Renowned author Robert W. Chambers dabbled in virtually every literary style under the sun, garnering acclaim from top writers and critics along the way. The story collection A Young Man in a Hurry brings together some of Chambers' most engrossing shorter pieces.
Robert William Chambers (May 26, 1865 - December 16, 1933) was an American artist and fiction writer, best known for his book of short stories entitled The King in Yellow, published in 1895.

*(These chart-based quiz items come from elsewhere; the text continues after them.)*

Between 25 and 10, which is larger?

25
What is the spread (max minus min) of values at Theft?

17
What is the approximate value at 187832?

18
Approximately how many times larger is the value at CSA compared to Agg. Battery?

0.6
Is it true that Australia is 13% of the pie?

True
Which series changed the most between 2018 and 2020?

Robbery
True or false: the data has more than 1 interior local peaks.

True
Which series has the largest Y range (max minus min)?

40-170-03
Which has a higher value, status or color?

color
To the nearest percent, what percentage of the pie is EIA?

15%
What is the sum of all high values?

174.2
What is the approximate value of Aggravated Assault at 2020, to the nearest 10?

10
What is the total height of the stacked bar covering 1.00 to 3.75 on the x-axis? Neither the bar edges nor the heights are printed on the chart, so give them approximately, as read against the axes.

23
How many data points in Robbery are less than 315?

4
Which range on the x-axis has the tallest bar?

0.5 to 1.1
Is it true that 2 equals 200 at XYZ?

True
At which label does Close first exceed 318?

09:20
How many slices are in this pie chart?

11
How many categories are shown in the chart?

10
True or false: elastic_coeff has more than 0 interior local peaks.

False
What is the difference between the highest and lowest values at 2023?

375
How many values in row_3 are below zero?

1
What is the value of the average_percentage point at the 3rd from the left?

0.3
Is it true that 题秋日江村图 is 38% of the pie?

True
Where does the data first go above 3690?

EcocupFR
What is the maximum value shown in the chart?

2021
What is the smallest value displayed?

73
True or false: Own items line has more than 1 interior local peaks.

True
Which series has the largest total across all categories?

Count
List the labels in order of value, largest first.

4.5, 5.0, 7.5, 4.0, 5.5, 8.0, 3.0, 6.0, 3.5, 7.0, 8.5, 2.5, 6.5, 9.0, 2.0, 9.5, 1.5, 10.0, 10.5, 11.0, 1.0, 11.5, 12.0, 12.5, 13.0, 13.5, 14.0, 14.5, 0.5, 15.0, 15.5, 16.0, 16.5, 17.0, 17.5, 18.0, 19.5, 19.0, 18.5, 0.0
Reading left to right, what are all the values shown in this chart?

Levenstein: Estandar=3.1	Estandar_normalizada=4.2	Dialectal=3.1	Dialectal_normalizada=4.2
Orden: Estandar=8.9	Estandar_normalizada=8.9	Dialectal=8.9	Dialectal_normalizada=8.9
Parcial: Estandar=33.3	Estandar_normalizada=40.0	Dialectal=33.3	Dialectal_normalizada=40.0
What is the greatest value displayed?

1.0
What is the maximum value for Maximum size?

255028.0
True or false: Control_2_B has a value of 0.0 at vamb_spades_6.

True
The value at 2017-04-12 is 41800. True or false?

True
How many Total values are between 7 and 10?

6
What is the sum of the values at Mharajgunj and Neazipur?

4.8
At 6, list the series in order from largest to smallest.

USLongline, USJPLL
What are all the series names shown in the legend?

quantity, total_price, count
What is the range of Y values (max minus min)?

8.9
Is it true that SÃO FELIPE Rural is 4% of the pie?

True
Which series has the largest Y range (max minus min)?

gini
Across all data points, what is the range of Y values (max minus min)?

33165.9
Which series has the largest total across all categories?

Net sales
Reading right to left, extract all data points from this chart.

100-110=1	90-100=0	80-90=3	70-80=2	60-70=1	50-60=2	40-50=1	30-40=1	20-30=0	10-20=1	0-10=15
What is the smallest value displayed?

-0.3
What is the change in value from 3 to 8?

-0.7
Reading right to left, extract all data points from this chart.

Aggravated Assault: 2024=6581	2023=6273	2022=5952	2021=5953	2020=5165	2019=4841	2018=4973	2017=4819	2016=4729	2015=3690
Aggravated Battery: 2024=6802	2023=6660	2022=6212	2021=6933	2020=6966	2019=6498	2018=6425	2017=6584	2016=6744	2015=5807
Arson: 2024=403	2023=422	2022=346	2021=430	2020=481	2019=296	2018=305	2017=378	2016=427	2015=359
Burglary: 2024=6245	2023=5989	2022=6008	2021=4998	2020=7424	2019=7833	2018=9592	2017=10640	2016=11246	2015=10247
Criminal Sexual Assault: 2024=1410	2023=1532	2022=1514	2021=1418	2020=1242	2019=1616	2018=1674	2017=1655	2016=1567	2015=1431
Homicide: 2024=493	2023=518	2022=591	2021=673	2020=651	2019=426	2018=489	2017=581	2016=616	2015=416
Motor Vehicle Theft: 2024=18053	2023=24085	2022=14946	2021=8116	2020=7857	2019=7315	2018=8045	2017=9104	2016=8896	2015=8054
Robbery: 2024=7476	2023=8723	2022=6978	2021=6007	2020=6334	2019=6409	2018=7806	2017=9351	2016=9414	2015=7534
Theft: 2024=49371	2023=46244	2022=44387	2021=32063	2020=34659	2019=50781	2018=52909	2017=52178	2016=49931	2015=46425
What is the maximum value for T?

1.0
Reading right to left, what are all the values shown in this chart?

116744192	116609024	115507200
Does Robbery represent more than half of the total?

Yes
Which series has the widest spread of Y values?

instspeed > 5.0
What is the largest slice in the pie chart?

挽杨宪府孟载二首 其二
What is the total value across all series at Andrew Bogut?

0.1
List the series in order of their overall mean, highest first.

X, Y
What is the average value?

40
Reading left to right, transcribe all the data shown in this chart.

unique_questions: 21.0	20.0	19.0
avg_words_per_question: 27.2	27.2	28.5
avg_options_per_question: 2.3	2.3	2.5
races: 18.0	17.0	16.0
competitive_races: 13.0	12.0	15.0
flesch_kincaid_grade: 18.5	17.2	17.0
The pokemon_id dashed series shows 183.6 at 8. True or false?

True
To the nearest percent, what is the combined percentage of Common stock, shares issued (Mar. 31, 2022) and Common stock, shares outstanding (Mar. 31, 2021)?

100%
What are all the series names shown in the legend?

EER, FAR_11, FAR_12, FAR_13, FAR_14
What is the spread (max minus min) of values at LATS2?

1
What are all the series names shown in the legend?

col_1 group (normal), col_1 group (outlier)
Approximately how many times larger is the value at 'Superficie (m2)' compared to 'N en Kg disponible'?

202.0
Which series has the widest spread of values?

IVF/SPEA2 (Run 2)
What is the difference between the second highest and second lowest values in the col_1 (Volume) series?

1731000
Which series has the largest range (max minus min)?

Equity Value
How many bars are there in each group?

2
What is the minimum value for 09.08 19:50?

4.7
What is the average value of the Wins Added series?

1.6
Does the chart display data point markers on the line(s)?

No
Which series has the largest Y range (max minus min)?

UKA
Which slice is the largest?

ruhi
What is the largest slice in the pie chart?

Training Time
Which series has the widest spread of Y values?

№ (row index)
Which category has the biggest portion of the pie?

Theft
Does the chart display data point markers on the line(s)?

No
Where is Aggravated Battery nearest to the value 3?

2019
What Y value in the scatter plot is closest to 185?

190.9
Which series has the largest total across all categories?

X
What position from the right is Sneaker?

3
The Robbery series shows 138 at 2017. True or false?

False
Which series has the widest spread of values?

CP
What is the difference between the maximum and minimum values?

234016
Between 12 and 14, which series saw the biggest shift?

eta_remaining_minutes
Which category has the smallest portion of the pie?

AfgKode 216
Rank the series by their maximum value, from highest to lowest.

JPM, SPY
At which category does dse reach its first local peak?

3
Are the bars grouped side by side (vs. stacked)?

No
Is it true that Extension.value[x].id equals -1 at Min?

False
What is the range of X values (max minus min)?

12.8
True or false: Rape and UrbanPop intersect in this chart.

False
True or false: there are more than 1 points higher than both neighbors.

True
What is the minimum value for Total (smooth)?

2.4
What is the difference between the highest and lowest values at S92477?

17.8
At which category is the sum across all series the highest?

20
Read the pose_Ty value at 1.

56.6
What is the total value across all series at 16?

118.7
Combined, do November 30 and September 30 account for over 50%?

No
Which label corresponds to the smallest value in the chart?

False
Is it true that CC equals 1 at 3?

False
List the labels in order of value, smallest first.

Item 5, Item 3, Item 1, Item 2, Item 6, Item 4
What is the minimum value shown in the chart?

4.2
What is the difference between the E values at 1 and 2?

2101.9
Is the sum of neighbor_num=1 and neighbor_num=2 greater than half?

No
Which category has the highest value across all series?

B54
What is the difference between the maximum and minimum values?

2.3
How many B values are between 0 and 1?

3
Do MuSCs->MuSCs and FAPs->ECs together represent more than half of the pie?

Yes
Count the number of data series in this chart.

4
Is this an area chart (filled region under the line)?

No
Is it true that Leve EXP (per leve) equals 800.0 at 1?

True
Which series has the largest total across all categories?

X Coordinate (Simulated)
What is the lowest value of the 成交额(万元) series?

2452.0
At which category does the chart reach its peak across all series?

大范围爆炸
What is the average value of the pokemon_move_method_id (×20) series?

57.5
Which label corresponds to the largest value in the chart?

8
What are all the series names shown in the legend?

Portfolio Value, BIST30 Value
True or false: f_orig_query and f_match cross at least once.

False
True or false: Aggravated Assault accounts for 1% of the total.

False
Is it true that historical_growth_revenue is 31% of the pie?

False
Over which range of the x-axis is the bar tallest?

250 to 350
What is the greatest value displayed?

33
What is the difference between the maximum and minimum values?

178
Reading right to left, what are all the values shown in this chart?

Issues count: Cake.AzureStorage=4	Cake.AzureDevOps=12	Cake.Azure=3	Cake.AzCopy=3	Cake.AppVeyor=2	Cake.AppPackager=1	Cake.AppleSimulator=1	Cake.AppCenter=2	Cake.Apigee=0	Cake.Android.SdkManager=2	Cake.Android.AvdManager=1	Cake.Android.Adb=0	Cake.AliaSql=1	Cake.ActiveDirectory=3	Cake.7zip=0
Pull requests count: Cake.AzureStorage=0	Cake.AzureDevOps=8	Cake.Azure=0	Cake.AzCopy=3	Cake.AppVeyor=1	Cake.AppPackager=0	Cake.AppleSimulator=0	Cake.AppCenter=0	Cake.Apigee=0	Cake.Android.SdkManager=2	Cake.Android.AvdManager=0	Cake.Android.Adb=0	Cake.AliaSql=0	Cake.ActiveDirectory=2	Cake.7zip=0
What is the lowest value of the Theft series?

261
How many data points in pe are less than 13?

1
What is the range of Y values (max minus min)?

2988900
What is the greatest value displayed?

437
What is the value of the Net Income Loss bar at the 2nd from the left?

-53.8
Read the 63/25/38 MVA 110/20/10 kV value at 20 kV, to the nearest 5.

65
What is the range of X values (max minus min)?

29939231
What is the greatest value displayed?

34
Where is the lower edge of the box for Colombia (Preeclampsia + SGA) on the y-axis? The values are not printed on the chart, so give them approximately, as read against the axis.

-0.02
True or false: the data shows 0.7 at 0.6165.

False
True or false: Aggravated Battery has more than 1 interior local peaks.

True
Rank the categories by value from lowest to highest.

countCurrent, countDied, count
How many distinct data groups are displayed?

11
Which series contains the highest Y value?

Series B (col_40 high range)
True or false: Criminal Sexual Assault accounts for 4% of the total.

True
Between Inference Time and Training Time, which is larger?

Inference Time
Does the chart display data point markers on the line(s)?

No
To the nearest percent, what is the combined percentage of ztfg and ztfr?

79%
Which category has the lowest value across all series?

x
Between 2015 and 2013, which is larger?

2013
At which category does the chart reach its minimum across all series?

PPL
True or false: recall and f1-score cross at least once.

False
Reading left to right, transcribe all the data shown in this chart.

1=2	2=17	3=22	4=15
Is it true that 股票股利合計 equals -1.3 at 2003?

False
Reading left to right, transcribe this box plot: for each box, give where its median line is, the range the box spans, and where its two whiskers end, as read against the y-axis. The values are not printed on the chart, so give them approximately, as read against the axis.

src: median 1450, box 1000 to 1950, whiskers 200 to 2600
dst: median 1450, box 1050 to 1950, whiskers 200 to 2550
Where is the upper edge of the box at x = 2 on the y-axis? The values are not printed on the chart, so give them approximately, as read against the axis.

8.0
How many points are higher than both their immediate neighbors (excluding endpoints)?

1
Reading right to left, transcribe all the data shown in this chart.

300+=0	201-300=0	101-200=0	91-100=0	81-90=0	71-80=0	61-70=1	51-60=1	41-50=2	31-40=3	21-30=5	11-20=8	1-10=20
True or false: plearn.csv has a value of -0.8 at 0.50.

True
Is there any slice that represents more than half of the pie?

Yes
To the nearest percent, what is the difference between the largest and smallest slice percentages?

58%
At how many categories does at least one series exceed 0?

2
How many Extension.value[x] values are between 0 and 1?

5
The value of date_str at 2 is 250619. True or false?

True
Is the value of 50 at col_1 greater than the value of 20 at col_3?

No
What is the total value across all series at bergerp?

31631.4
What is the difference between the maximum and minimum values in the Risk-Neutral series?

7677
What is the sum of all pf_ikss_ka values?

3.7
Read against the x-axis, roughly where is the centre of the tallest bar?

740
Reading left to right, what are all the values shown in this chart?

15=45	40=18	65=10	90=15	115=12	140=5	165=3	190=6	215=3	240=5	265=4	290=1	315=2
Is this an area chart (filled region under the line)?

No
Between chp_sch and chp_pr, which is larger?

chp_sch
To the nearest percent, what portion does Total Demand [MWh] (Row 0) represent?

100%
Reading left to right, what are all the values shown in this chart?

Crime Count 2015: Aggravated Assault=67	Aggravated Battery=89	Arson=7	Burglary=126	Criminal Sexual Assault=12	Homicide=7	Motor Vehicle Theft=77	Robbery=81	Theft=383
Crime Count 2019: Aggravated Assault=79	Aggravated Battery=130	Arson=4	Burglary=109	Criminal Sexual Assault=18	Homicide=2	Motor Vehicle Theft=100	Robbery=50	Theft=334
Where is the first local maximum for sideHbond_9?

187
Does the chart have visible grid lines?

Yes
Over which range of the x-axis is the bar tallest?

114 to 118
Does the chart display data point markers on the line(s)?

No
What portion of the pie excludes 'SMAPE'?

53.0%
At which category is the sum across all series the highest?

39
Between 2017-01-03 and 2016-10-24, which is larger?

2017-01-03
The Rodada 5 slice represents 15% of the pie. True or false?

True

He was born in Brooklyn, New York, to William P. Chambers (1827-1911), a corporate and bankruptcy lawyer, and Caroline Smith Boughton (1842-1913). His parents met when Caroline was twelve years old and William P. was interning with her father, Joseph Boughton, a prominent corporate lawyer. Eventually the two formed the law firm of Chambers and Boughton which continued to prosper even after Joseph's death in 1861. Robert's great-grandfather, William Chambers (birth unknown), a lieutenant in the British Royal Navy, was married to Amelia Saunders (1765-1822), the great grand daughter of Tobias Saunders, of Westerly, Rhode Island. The couple moved from Westerly, to Greenfield, Massachusetts and then to Galway, New York, where their son, also William Chamber (1798-1874), was born. The second William graduated from Union College at the age of 18, and then went to a college in Boston, where he studied to be a doctor. Upon graduating, he and his wife, Eliza P. Allen (1793-1880), a direct descendant of Roger Williams, the founder of Providence, Rhode Island were among the first settlers of Broadalbin, New York. His brother was architect Walter Boughton Chambers.